REQUIRED TASK: In the data, from the very beginning down to the line containing "collection date: 1891-06-08", change "collectors" to "collected by" and copy those lines with nothing else altered.

RECORDS SHOWN:
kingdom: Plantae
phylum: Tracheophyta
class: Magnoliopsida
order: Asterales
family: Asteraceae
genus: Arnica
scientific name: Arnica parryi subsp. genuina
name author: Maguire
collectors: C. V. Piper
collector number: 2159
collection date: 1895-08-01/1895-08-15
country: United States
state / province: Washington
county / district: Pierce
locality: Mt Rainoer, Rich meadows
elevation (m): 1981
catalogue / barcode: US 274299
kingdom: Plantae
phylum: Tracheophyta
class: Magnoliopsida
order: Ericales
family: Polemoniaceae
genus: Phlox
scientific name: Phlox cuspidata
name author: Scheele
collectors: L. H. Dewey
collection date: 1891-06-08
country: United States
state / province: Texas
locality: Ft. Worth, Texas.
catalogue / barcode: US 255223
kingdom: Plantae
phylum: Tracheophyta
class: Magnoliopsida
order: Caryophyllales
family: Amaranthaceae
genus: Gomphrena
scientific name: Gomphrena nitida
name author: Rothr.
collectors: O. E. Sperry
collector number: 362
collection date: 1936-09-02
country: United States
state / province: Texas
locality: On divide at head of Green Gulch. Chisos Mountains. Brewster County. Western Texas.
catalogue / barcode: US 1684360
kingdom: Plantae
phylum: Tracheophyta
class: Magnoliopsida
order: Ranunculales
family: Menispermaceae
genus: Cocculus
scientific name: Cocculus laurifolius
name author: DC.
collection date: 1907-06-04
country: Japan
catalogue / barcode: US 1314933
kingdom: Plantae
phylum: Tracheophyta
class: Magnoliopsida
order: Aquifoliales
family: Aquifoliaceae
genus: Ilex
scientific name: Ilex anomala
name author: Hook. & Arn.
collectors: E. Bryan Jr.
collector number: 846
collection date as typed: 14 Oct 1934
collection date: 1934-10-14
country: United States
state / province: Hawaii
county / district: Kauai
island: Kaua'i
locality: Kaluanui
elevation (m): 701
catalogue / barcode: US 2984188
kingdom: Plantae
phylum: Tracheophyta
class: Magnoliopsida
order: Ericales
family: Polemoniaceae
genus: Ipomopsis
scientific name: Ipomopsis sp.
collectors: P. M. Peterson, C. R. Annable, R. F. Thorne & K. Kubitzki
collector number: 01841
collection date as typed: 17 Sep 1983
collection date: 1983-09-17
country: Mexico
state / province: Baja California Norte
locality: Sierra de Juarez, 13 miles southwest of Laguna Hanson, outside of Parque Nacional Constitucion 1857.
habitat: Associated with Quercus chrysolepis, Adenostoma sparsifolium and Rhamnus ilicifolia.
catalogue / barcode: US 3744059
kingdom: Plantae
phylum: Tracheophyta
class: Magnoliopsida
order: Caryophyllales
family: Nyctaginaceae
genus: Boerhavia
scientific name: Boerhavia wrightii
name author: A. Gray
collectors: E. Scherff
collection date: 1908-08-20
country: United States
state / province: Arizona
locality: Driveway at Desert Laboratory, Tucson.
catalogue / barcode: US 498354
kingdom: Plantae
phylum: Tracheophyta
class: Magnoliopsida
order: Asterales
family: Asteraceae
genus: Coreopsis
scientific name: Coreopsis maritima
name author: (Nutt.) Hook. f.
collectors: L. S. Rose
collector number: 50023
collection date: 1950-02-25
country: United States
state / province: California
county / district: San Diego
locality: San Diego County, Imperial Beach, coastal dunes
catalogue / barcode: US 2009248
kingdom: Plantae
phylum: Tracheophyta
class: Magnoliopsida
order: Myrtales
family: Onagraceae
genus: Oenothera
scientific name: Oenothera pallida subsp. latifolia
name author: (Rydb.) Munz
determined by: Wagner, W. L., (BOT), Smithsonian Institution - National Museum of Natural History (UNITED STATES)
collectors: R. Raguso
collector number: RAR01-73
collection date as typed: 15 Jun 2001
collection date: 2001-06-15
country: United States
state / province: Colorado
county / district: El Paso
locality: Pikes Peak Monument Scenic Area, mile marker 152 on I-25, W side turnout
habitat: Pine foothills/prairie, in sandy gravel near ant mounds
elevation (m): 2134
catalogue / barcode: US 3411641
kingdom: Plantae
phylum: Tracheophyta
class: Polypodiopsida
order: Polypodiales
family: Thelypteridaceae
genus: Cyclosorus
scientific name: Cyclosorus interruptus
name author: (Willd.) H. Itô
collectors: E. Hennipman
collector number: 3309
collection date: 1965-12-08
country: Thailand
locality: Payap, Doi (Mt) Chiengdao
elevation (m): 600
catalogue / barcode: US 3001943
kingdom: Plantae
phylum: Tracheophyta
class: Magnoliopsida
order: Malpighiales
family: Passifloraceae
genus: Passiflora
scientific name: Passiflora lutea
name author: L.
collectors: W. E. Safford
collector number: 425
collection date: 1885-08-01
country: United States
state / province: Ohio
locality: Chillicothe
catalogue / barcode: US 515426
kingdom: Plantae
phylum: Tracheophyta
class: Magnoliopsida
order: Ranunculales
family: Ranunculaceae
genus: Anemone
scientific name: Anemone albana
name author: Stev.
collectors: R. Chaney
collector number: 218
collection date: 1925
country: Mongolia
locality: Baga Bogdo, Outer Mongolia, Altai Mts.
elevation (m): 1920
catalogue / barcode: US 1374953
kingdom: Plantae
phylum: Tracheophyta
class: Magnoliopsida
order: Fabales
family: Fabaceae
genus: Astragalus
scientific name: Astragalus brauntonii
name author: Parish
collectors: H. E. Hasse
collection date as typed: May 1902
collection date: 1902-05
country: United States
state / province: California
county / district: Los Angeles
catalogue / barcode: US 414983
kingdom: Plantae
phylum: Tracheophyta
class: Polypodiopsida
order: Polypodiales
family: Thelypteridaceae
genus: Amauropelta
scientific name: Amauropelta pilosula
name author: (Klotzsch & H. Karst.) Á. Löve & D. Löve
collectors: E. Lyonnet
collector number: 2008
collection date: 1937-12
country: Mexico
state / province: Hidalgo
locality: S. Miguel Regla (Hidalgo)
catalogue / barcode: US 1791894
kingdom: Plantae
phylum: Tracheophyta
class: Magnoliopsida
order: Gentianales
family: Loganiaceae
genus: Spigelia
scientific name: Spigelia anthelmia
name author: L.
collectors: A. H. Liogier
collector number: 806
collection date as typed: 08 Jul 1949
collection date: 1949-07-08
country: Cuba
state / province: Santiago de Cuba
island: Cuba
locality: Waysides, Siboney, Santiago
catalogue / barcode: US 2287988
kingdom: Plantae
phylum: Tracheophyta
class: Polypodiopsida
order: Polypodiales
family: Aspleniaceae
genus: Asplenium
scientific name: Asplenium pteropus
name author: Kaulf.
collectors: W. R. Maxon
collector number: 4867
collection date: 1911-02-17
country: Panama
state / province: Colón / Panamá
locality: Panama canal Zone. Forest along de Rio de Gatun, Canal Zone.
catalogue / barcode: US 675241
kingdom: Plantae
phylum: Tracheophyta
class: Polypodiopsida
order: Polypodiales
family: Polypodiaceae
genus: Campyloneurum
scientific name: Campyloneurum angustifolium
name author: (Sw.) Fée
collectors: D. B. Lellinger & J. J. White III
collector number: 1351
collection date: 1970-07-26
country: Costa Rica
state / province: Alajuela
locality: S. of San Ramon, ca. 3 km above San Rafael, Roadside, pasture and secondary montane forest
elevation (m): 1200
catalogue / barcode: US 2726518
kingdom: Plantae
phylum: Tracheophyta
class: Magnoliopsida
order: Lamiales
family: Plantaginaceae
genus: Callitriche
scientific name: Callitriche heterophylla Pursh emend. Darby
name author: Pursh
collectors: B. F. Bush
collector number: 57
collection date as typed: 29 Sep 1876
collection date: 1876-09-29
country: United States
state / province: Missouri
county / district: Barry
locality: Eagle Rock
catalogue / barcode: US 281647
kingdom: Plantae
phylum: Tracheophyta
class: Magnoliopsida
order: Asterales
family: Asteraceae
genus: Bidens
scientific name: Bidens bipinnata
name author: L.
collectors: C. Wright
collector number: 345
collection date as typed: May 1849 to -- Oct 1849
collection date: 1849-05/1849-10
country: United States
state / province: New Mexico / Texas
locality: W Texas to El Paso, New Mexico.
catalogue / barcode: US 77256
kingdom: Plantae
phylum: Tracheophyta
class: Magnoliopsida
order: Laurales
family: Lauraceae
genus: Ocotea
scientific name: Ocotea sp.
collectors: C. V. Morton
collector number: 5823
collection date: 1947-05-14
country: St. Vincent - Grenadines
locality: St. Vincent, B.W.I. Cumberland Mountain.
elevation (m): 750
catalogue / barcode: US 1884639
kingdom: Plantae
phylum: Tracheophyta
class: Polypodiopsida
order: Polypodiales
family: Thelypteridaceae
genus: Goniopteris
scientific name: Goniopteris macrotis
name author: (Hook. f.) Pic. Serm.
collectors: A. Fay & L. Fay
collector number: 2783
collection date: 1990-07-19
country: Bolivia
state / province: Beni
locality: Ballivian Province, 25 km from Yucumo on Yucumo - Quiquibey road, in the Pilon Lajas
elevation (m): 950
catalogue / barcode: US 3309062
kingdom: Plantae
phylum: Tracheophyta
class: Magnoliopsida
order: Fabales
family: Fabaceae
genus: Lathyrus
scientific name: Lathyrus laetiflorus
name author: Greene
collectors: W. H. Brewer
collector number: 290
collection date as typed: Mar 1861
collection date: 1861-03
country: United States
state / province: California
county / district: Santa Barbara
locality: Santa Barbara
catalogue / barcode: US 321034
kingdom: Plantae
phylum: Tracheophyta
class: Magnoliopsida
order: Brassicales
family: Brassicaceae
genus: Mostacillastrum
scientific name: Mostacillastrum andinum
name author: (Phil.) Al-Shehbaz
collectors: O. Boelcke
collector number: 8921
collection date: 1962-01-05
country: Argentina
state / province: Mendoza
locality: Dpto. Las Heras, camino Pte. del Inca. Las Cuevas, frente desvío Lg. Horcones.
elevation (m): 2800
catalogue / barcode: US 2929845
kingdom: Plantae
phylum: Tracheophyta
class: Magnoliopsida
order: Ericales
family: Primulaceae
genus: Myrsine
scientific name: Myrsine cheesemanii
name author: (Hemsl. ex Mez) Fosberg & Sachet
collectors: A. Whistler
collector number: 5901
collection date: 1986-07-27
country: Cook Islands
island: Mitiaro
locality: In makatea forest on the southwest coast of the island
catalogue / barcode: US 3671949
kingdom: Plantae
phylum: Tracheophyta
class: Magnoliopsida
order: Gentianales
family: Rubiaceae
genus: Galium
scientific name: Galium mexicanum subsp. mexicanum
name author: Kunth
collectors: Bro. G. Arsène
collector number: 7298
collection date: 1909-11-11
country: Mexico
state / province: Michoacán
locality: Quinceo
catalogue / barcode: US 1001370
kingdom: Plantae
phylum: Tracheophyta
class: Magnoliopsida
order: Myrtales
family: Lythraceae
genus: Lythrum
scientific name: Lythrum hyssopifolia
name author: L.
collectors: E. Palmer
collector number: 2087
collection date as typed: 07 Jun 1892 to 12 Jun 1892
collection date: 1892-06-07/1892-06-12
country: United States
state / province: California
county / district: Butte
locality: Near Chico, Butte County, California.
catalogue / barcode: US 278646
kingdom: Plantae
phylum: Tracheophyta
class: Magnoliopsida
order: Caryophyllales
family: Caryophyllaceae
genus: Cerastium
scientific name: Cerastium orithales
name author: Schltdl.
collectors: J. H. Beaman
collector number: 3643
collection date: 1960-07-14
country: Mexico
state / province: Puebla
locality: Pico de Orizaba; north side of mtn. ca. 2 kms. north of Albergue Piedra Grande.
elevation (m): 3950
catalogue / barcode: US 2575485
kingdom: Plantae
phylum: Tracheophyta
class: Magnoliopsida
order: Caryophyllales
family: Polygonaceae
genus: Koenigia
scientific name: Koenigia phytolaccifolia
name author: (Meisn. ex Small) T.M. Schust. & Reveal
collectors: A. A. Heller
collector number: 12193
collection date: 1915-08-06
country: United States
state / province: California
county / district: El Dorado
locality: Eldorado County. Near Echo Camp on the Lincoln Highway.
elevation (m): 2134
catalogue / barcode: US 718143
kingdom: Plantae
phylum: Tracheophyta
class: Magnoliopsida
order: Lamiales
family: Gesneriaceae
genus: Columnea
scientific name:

FINAL ANSWER:
kingdom: Plantae
phylum: Tracheophyta
class: Magnoliopsida
order: Asterales
family: Asteraceae
genus: Arnica
scientific name: Arnica parryi subsp. genuina
name author: Maguire
collected by: C. V. Piper
collector number: 2159
collection date: 1895-08-01/1895-08-15
country: United States
state / province: Washington
county / district: Pierce
locality: Mt Rainoer, Rich meadows
elevation (m): 1981
catalogue / barcode: US 274299
kingdom: Plantae
phylum: Tracheophyta
class: Magnoliopsida
order: Ericales
family: Polemoniaceae
genus: Phlox
scientific name: Phlox cuspidata
name author: Scheele
collected by: L. H. Dewey
collection date: 1891-06-08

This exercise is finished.